Tortured logic, my FRiend. But, even that is driven by God. God is moving both you and I to interact over this point. And, such exquisite control is thorooughly described in the Scriptures. He asks us teach the truth, then He guides all teaching, whether truthful or heretical.

Again, please tell us from Scripture, where do you find the doctrine of free will? And, by that I mean, please help us see where the Scripture teaches that mankind is making independent decisions, choices unaffected by God.

Even careful thinking would reveal that man's free will is a doctrine severely impacted by God's forecknowledge. That is, if God knows exactly what you are going to do tomorrow at 9:15am, is that action/thought already determined? If not, how would He know what it is you are going to do? If He knows something, what is it that He knows? Could you do something that surprised Him? But, if that action/thought is absolute (and there are not two/three/or more possible realities of the future), then you are playing out a divinely determined script that you simply cannot "feel". That you are a creature, and not the Creator, may irritate you, but that does not change reality in which the Scriptures describe you living.

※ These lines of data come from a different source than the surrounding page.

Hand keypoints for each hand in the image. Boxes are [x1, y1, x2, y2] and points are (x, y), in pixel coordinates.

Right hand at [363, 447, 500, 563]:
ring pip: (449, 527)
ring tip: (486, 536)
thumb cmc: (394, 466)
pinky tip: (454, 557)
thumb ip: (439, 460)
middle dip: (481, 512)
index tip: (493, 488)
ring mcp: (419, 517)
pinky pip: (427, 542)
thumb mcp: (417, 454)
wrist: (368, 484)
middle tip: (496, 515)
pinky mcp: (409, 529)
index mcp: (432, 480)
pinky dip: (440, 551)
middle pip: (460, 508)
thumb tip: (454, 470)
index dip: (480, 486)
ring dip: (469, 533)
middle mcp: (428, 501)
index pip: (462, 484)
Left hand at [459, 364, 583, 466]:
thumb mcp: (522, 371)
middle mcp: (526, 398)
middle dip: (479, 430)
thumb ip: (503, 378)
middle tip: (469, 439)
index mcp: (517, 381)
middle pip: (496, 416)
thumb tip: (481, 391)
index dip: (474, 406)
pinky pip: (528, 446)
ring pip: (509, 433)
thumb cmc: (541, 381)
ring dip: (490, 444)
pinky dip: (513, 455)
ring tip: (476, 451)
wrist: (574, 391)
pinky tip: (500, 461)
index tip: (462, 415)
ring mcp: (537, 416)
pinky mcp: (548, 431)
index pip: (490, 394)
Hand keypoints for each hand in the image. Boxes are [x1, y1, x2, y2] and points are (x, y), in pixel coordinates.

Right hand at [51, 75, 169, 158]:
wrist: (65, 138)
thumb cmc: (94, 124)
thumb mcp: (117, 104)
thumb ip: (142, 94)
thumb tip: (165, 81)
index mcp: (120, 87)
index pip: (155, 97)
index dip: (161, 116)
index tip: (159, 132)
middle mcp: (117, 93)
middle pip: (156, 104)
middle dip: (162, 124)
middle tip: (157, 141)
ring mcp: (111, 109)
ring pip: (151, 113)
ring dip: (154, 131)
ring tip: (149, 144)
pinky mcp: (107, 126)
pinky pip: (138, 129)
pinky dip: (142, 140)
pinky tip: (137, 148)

You likely have heard of Clark Pinnock, the great Nazarene theologian, who took up an Arminian view of free will due to a similar distaste for the implications of divine determinism. Shortly before his death, however, he went completely off the reservation into Open Theology finding there is no reconciling free will to foreknowledge. One or the other had to go. He chose foreknowledge to go (guided, we believe, by God).

He argued, if free will is true, God must not be able to know what you are going to do in advance or it would not preserve a man's true "freedom". If we attempt to equivocate this to Him guessing within a few possiblities, our doctrine of "foreknowledge" no longer comports with Scripture. But, that leaves God learning the future right along with us humans...oila' Open Theology. Hopefully, this has not captured your heart the way it did Pinnock's.

Please understand, this is not an attempt to badger you into believing "one side of the argument". It is the biblical position supported by Scripture, and the opposite is the heresy you dislike. I share that dislike of heresy. Teach us from Scripture.